Dan Hopping Hopping at nextretailgroup.com
Mon Oct 30 14:45:58 PST 2006


I was the Midwestern region person who went off East to be trained on 
the 1130 and come back and 'Teach the Teachers' in the Midwest Region.  
At that class we were told that the number designation came from 
multiplying 360 by Pi and dropping the decimal places.  Remember that 
the 360 was a very big deal then and the 360 represented the 360 degrees 
in a compass rose.  The compass rose was the symbol of the 360. 

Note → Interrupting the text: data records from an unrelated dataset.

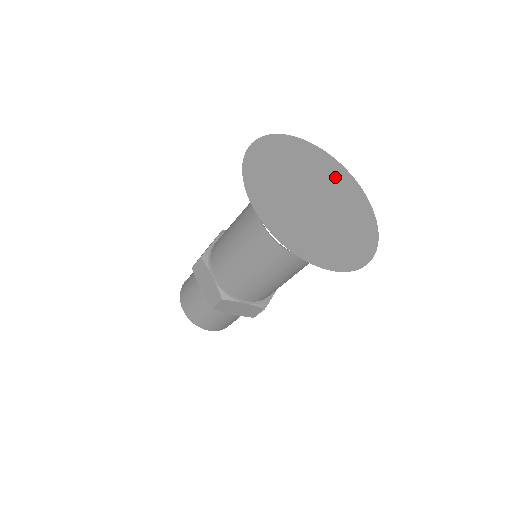
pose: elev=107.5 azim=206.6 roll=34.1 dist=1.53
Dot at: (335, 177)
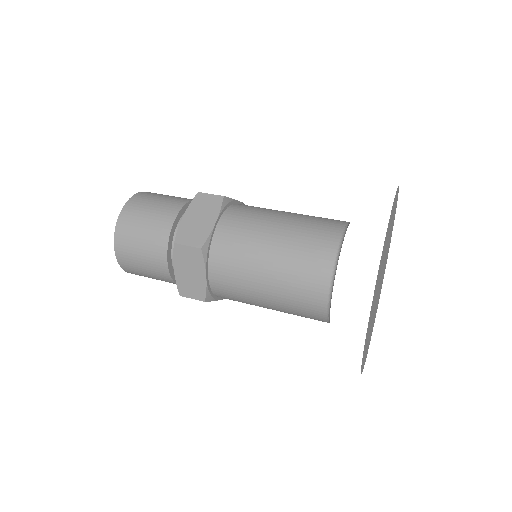
Dot at: occluded
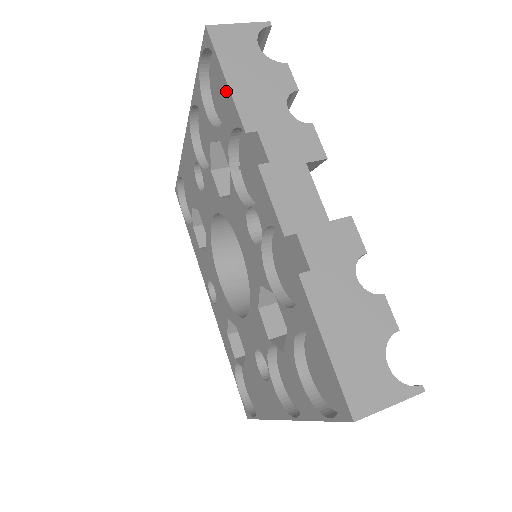
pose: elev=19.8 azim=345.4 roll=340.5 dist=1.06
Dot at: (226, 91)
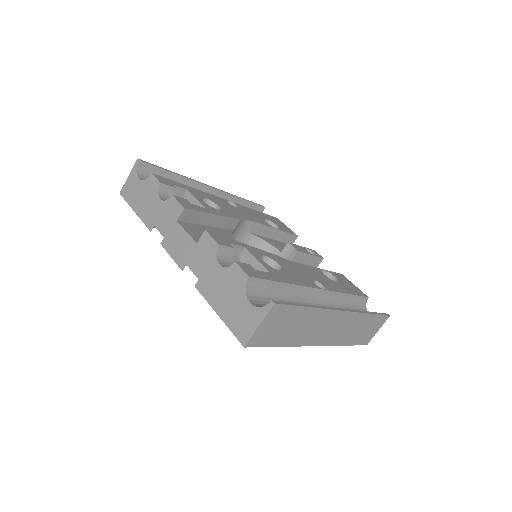
Dot at: occluded
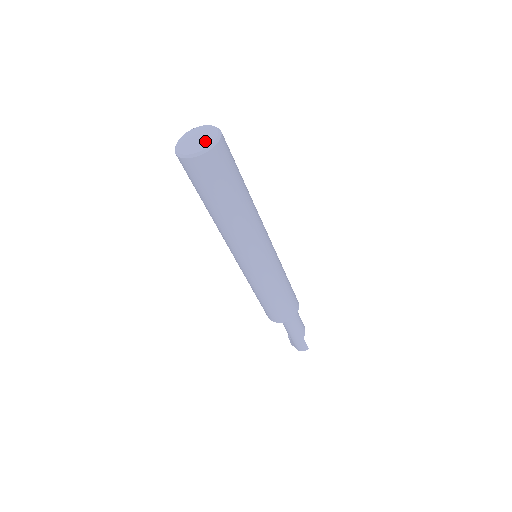
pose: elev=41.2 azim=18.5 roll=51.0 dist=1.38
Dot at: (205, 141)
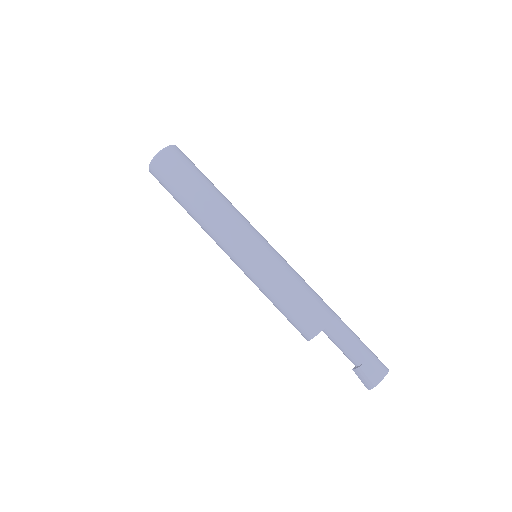
Dot at: occluded
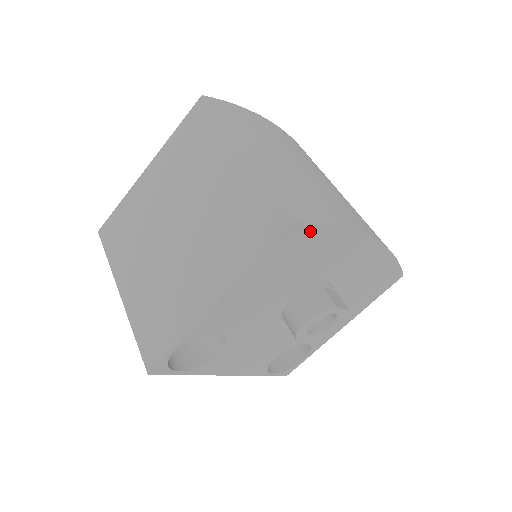
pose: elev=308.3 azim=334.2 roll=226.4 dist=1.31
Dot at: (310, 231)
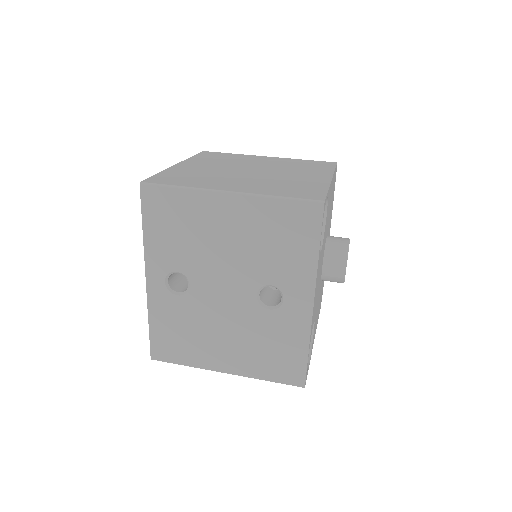
Dot at: (335, 180)
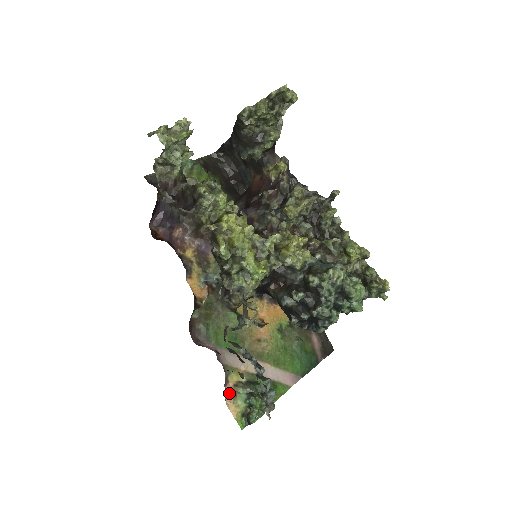
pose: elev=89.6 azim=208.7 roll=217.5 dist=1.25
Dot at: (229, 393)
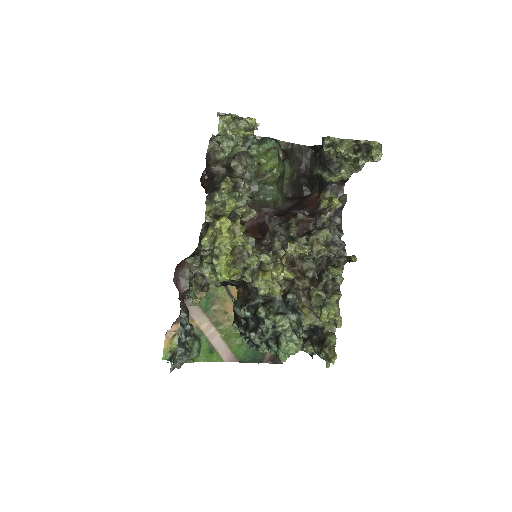
Dot at: (173, 330)
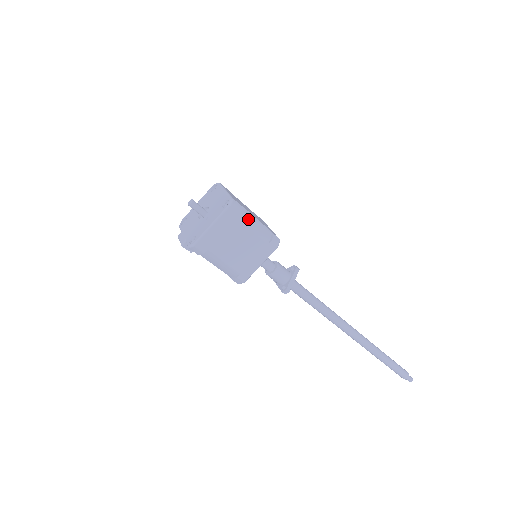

With the announcement of the 360 there was manual for machine 
designations for the 360 family that was different than the 7000 series 
machines.  The 3 designated the third generation, the second digit was 
the type of machine and the last two were the machine within the type.  
This designation even included the 3650 Point of Sale system that was 
announced in 1973 and all of it's follow on products until the end of 
the 70s.  I was involved with the retail products in the 70s and had a 
copy of that naming policy manual since we had to strictly adhere to it.

The 1130 was meant to be a scientific machine for a department or 
scientist and it was not the same internal coding that was in the 360 so 
it did not have the 360 naming designation.  Because it was a scientific 
machine, I was told, it was Pi times 360 without the decimal points.  I 
believe that was even in the introduction manual in the original 
announcement material.

To me that machine was the PC of it's day.  I was lucky enough to sell 
and install a number of them in the Midwest.  I do not, however have 
found memories of writing assembler code where I/O was performed 
character by character with a conversion routine.  I remember a long 
night helping a near hostile customer write code in assembler. 

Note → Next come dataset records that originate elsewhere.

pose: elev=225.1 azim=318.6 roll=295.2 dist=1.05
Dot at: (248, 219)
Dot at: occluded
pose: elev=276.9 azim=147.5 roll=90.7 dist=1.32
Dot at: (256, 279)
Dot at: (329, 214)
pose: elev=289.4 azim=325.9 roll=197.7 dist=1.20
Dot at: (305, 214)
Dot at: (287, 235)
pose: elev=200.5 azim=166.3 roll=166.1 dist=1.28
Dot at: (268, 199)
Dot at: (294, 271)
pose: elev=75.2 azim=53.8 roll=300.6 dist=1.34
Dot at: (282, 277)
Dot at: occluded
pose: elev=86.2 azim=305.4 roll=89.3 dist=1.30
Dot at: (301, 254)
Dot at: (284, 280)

There were an awful lot of neat programs written for the 1130 and shared 
through  the University network.  Especially the UCLA Math routines.  I 
had a customer who took rainfall measurements from the Ohio river basin 
and put them into a contour mapping program that would estimate the Ohio 
river flood levels hour by hour.

Now, my Palm Pilot is more powerful and has more software.

It was a really neat machine though.